La ética y la estética en el Legislativo
Rafael Cardona
No es propósito de esta columna defender a nadie. Tampoco escribir en contra de quienes, con su afanoso trabajo, su infinita dedicación y los sacrificios incontables del servicio patriótico, colman la vida nacional con leyes de infinita sabiduría jurídica –por ejemplo, el veto constitucional a los vapeadores– cuyo cumplimiento nos hará nación sin paralelo en este mundo y quizá en otros cuya lejanía nos impide conocerlos.
Pero nadie, ni siquiera los opositores tercos como las mulas o los mulos, podría descalificar la enorme aportación del trabajo legislativo cuyos señores diputados –verdaderos padres conscriptos de la Nación– o los senadores de alta sabiduría y buenas maneras (ahí tenemos al insigne Gerardo Fernández Noroña, digno heredero del lustre de Belisario Domínguez, pero con la lengua un tanto más larga–, colman la patria de orgullo en especial por su probada independencia de criterio y su meticulosa labor de obra legislativa.
Si analizamos el comportamiento de los senadores y su acrisolada honestidad cuyos fulgores podrían iluminar la noche más oscura –ahí tiene usted a don Adán Augusto– quedamos todos satisfechos y hasta orgullosos de tener una clase política con las características morales del actual Congreso de la Unión, cuya diversa composición tiene la ventaja universal de ser tan paritaria como la equidad justiciera, pues hay tantas senadoras cuya estirpe republicana y conocimientos jurídicos esplenden como para en verdad sentirse ufanos y contentos por estar representados y conducidos en los campos de la ley por tan dignas personas.
Por eso me ha parecido injusto el caudal de críticas y hasta censuras emitido contra la sala de belleza en el edificio del Senado, para uso de los esforzados legisladores quienes hallan ahí a pulquérrimos rapabarbas, barberos o alfajemes, a más de esteticistas y rapistas descendientes de antiguos flebotomistas.
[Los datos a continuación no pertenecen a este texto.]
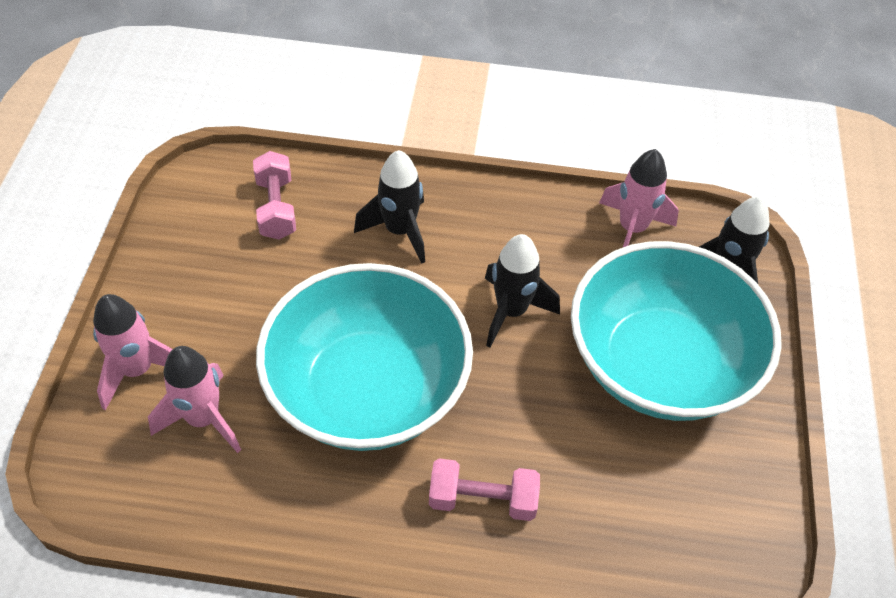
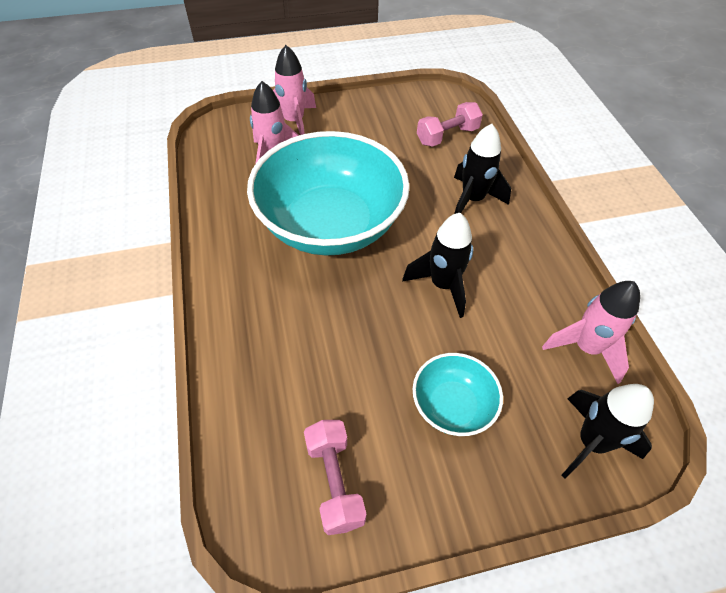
camera: 70 degrees right, 0 degrees up
(482, 500) = (270, 314): pink dumbbell -> pink dumbbell (334, 482)
(659, 364) = (452, 406): turquoise bowl -> turquoise bowl, size x0.46

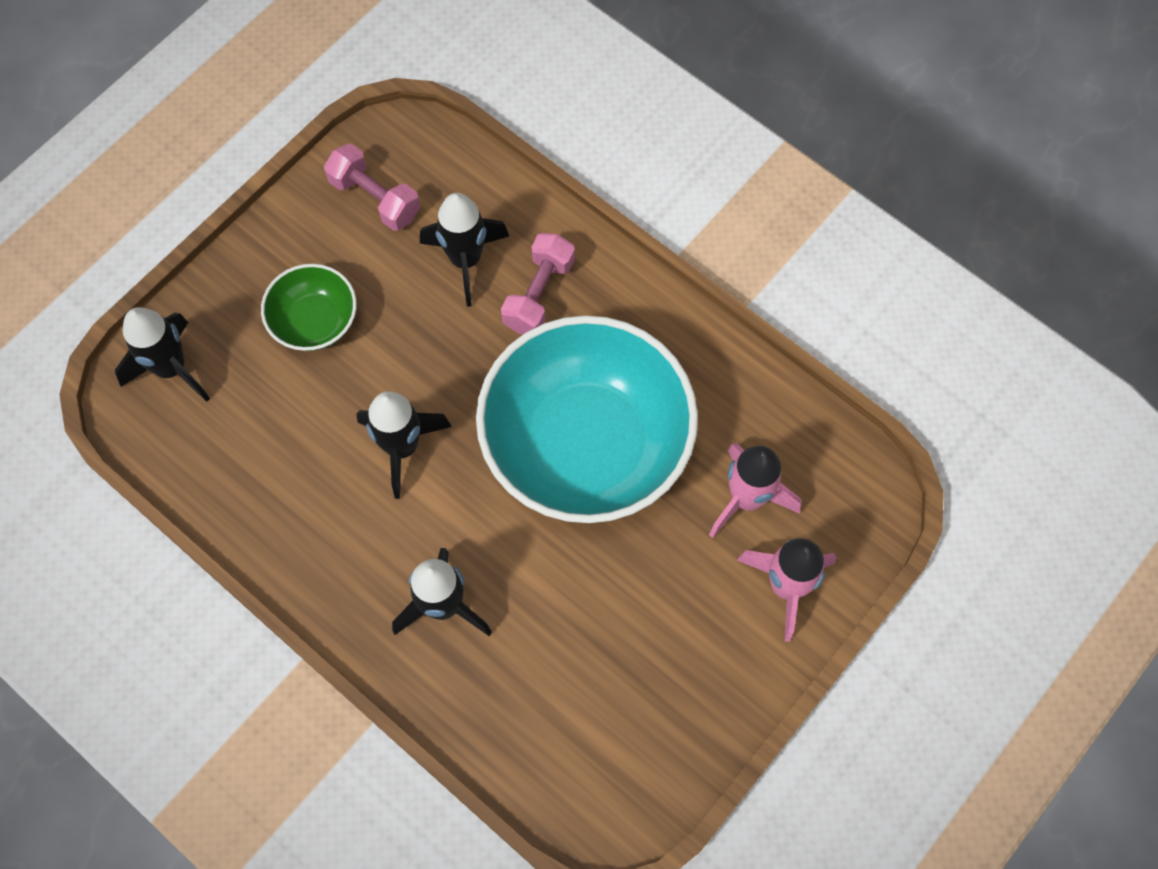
camera: 145 degrees right, 15 degrees up
(306, 377) = (466, 260): none -> black rocket
(447, 136) = (553, 717): pink dumbbell -> pink dumbbell (539, 294)
(452, 406) = (315, 321): turquoise bowl -> green bowl
(586, 348) = (211, 469): pink rocket -> none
También me parece injusta la maledicencia porque si en San Lázaro funciona desde tiempos inaugurales una peluquería con servicio complementario de arreglos diversos; uñas, pestañas, tintes, peinados y demás para los dignos oficios de los antiguos tonsores (por aquello de la tonsura)lejos de aquellos establecidos en casas o galpones cuyo poste tricolor anunciaba sangrías y labor de tiradientes, no habría razón para privar del servicio a los senadores y senadoras (especialmente a estas, como ya vimos en la foto de Juanita, la más bonita), porque no nada más deben ser sino parecer y estas señoras, señoritas y demás, no deben únicamente cumplir sus trabajos con ética sino también con estética, la cual –en algunos casos–, les falta en demasía, señalamiento este aplicable también a los señores ahí instalados en cómodos escaños.
ESTADÍSTICA
Y así como la ética puede completarse con la estética; la lógica termina derrotada por la estadística. Este párrafo de nuestra señora presidenta con “A” es un monumento.
–¿A qué? Usted lo dirá mejor.
“Voy a repetirlo (dijo la presidenta):42 por ciento de reducción en homicidio doloso, de septiembre de 2024 a enero de 2026; eso significa 36 homicidios diarios menos de los que se cometieron en septiembre.
“Hay 36 homicidios diarios menos, 36 personas pierden… o DEJARON DE PERDER LA VIDA —vamos a ponerlo así— diariamente en México, entre septiembre de 2024 y enero del 2026; además de la reducción en otros delitos”.
“La única pregunta es: ¿cómo puede alguien DEJAR DE PERDER la vida? ¿Cuántas veces se puede?
–¿Usted está vivo o está muerto?, le preguntan a un imaginario personaje como si fuera el gato de la paradoja de Schrödinger.
–No, dice, ni estoy vivo ni estoy muerto, simplemente dejé de perder la vida.
En el absurdo de las estadísticas si hay un 36 por ciento menos de algo, quiere decir también que hay un 64 por ciento aún vigente. Si antes asesinaban a 100 y ahora nada más a sesenta y cuatro, vivimos un infierno de homicidios con 23 mil 360 cadáveres tirados por las calles en un año.